Print contents of working directory as absolute paths.

rew '{a}' *    # Paths are passed as arguments, wildcard expansion is done by shell
ls | rew '{a}' # Paths are read from standard input

Rename all *.jpeg files to *.jpg.

find -name '*.jpeg' | rew -b '{B}.jpg' | mvb -v

Same thing but we use rew to generate executable shell code.

find -name '*.jpeg' | rew 'mv -v "{}" "{B}.jpg"' | sh

Make backup copy of each *.txt file with .txt.bak extension in the same directory.

find -name '*.txt'  | rew -b '{}.bak'  | cpb -v

Copy *.txt files (keep directory structure) to the ~/Backup directory.

find -name '*.txt'  | rew -b "$HOME/Backup/{p}"  | cpb -v

Copy *.txt files (flatten directory structure) to the ~/Backup directory.

find -name '*.txt'  | rew -b "$HOME/Backup/{f}"  | cpb -v

Same thing but we append randomly generated suffix after base name to avoid name collisions.

find -name '*.txt'  | rew -b "$HOME/Backup/{b}_{U}.{e}"  | cpb -v

Flatten directory structure ./dir/subdir/ to ./dir_subdir/.

find -mindepth 2 -maxdepth 2 -type d | rew -b '{D}_{f}' | mvb -v

Normalize base names of files to file_001, file_002, ...

find -type f | rew -b '{d}/file_{C|<3:0}{E}' | mvb -v

Print the first word of each line with removed diacritics (accents).

rew '{=\S+|i}' <input.txt

Swap the first and second column in a CSV file.

rew -e'([^:]*):([^:]*):(.*)' '{2}:{1}:{3}' <input.csv >output.csv

Same thing but we use regex replace filter.

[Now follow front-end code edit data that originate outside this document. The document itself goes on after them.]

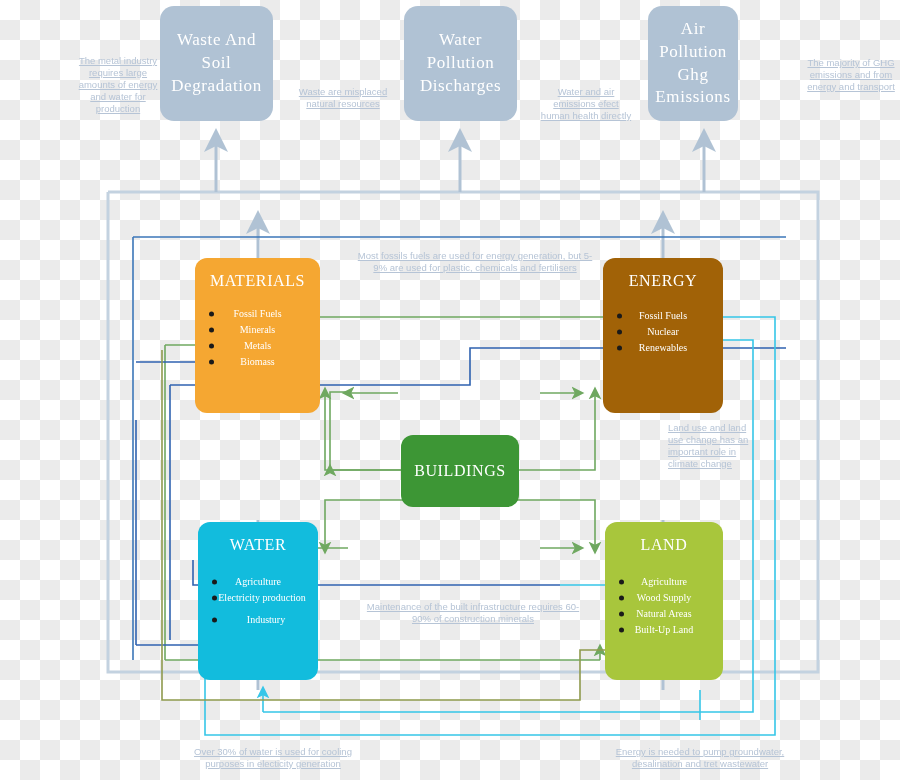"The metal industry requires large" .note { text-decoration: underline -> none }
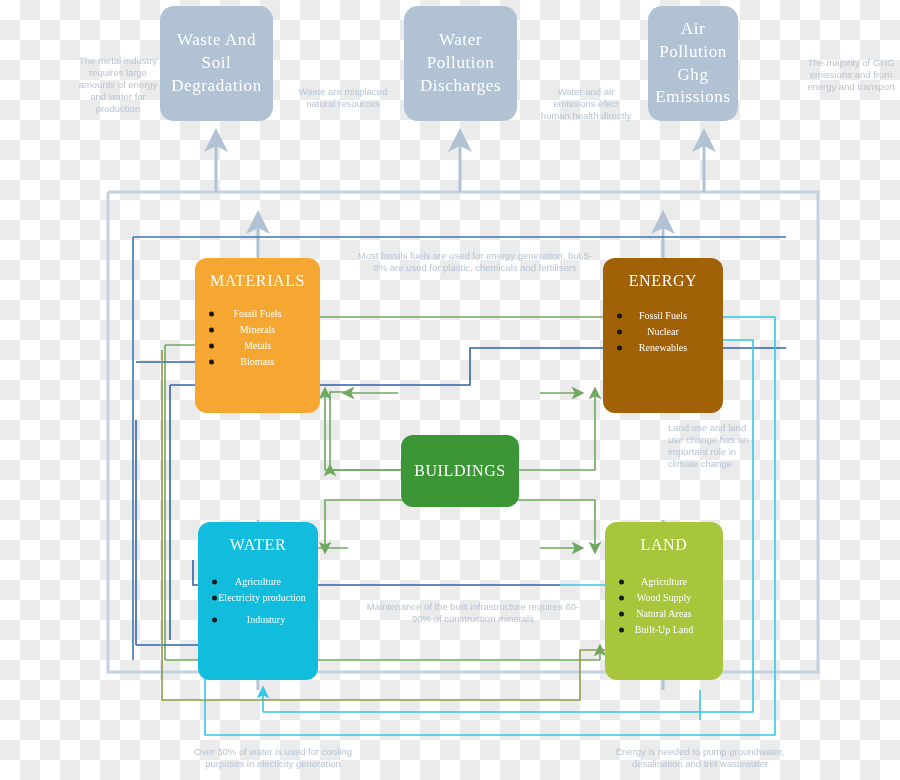"MATERIALS" .node { justify-content: none -> center }
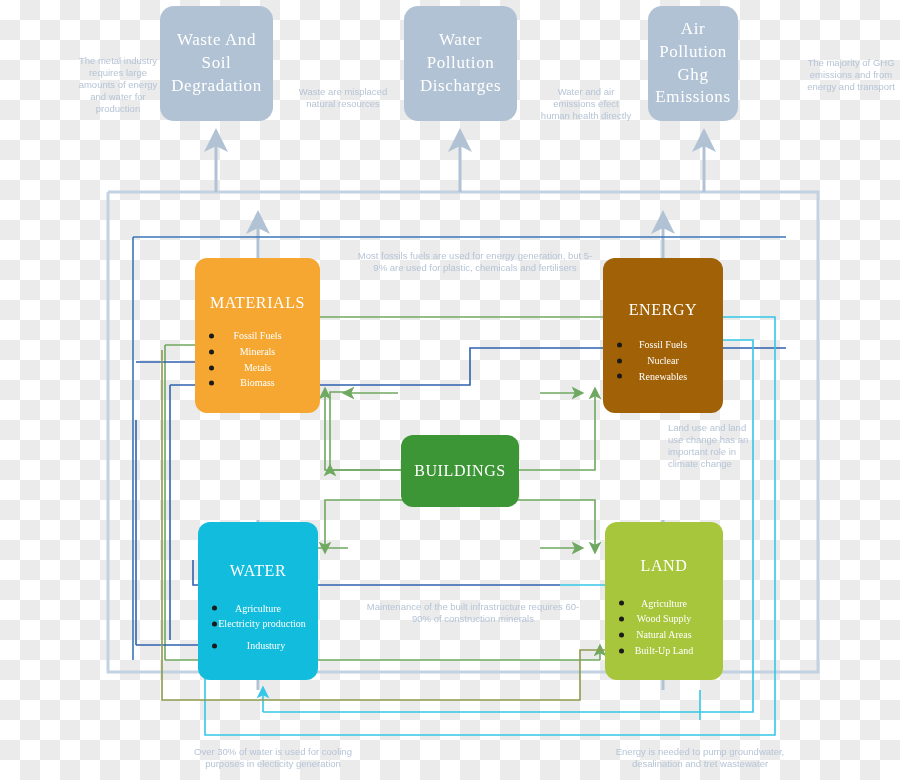"ENERGY" div.node { background: #a16207 -> #1d4ed8; height: 155px -> 200px }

rew '{s/([^:]*):([^:]*):(.*)/$2:$1:$3}' <input.csv >output.csv

Print PATH variable entries as lines.

echo "$PATH" | rew -d: # PATH entries are delimited by ':'

Replace tabs with 4 spaces in a file.

rew -rR '{R:#t:    }' <input.txt >output.txt # Read/write file content as a whole

Normalize line endings in a file to LF.

rew <input.txt >output.txt # LF is the default output delimiter

Normalize line endings in a file to CR+LF.

rew -D$'\r\n'   <input.txt >output.txt # CR+LF delimiter using -D option
rew -R '{}#r#n' <input.txt >output.txt # CR+LF delimiter inside pattern

📄 License

Rew is licensed under the MIT license.